Monday, June 12, 2017

EDISON Boards: Evidence Driving Inquiry & Science Observations Now

I have been a fan of crime drama's since I can remember. Starting back in the 1970's with Columbo and Kojack. To the 1980's with Hill Street Blues and Cagney and Lacey. To the 1990's with CSI and NCIS. Finally with current shows like Bones and Castle. As the shows changed over time, so did the way the detectives figured out the crime from looking at evidence in folders to taping it up on a crime scene board. These boards of evidence have always intrigued me. The way the yard and thumb tacks make all the connections. I am a visual learner and the boards are very visual. I also like to see the big picture unfolding slowly but surely and the boards allowed the detectives to piece together evidence that appeared to be unconnected into a semblance of a solution. Then ultimately, staring at the board the inspectors figured out who the murderer was. In my classroom I have always used some kind of interactive board or word wall but I was curious could I create a similar busy, interactive and organized display in my classroom?

At the end of this year, unfortunately too late to utilize it this year, while watching Rizzoli and Isles it dawned on me, why can't I utilize a crime scene board style apparatus in my classroom? An evidence board tied to science. So I put my thinking cap on and designed what I call an Edison Board, but rather then documenting evidence of a crime, my students will be organizing and displaying evidence of learning, seeing the big picture and making connections, fluidly and continually throughout the quarter. I plan on keeping it up for the entire semester making connections between units until we have a giant wall sized one for cells and the human body, our first semester. Then second semester there will be two different ones: genetics and adaptations and then its all about biodiversity, energy in an ecosystem and ground water.

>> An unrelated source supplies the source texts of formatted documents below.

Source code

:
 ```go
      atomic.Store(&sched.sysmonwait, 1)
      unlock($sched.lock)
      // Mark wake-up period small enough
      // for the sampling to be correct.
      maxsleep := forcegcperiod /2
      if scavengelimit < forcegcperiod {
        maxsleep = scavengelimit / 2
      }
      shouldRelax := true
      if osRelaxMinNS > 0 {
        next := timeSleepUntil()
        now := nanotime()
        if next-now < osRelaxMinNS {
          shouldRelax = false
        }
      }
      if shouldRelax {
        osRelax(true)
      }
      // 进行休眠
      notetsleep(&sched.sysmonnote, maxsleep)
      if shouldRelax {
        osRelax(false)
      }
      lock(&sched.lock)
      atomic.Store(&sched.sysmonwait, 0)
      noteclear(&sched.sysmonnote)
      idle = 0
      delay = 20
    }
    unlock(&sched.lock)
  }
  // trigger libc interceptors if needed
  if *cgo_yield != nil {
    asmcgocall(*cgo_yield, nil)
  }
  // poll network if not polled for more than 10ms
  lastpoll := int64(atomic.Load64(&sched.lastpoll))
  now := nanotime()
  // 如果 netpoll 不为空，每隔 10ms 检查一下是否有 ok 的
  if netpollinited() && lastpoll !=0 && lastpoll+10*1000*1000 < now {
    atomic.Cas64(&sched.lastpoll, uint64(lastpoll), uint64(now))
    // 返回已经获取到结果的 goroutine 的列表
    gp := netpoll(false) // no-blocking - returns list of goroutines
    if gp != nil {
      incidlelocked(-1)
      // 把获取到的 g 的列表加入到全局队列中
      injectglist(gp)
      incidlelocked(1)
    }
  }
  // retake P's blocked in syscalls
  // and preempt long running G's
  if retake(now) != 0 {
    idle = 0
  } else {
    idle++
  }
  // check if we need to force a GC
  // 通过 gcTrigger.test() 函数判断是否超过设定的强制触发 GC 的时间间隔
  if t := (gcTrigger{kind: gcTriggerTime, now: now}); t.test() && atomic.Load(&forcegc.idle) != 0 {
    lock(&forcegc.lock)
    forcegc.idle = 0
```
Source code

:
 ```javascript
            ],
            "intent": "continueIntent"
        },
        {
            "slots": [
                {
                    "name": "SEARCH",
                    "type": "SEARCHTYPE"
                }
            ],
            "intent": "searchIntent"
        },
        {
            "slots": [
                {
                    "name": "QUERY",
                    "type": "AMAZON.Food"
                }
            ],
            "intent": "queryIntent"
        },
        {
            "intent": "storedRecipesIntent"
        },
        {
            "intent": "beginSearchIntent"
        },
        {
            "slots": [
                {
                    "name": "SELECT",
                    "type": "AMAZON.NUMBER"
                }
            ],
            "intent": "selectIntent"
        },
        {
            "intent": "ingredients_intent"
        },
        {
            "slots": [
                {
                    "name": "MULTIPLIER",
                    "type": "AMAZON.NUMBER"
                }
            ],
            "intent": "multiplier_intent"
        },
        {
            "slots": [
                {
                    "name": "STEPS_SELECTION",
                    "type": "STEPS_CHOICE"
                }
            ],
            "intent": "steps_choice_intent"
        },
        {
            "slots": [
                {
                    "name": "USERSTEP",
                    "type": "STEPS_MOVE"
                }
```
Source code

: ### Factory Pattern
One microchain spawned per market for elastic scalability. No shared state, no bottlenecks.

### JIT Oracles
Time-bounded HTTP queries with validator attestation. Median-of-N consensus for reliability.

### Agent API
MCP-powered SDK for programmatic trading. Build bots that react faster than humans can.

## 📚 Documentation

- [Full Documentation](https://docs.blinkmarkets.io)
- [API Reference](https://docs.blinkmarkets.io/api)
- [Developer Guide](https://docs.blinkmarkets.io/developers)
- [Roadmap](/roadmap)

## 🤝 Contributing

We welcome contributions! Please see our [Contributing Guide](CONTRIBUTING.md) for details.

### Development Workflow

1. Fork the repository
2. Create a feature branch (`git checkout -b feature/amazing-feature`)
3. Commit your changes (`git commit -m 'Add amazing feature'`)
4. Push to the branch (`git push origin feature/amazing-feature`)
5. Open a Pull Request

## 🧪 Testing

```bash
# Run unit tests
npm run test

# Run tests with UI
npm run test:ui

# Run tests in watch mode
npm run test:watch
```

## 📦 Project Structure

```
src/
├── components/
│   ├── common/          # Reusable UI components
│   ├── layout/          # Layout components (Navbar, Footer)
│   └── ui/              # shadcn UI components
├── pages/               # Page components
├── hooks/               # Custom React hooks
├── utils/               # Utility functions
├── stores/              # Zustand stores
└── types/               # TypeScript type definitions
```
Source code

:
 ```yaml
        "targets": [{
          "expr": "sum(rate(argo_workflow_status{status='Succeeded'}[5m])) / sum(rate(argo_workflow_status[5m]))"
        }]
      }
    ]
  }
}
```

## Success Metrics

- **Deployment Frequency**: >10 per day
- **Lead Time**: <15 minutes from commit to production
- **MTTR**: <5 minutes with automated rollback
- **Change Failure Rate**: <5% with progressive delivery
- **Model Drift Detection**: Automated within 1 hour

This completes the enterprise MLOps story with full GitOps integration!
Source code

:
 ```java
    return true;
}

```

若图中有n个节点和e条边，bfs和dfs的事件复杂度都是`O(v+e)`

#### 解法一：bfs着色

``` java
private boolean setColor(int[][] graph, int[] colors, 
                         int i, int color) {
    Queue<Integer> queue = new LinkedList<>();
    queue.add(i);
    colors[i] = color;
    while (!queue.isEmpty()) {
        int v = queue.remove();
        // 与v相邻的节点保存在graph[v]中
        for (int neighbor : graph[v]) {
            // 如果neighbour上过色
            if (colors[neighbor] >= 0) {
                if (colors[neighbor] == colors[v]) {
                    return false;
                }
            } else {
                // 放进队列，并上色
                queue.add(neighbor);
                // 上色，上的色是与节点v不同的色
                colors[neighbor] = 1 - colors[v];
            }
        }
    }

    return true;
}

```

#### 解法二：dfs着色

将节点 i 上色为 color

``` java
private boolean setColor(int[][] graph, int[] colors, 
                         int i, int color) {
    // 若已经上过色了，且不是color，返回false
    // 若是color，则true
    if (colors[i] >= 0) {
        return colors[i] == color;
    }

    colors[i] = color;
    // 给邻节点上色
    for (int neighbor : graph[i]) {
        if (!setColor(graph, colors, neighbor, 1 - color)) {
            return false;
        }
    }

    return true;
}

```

Tomorrow my friend Tricia Reyes-Gragnano and I are teaching three different classes at our Katy Science Conference. One is about differentiation and asking questions and a second is about student-centered classrooms so in order to discuss Edison Boards I created two as examples one on "Innovation and Invention" and the way the brain works and a second about A "Mission to Mars." Both tie to our curriculum indirectly so I can also set them up in my classroom to show students what an Edison Board can look like, examples but not definites, because Edison Boards are flexible and determined purely by where the students go with them. Edison Boards are all about fluidity and change and students will add, subtract and mold them as they see fit throughout the year. I am excited to begin next year and see where their vision will lead us.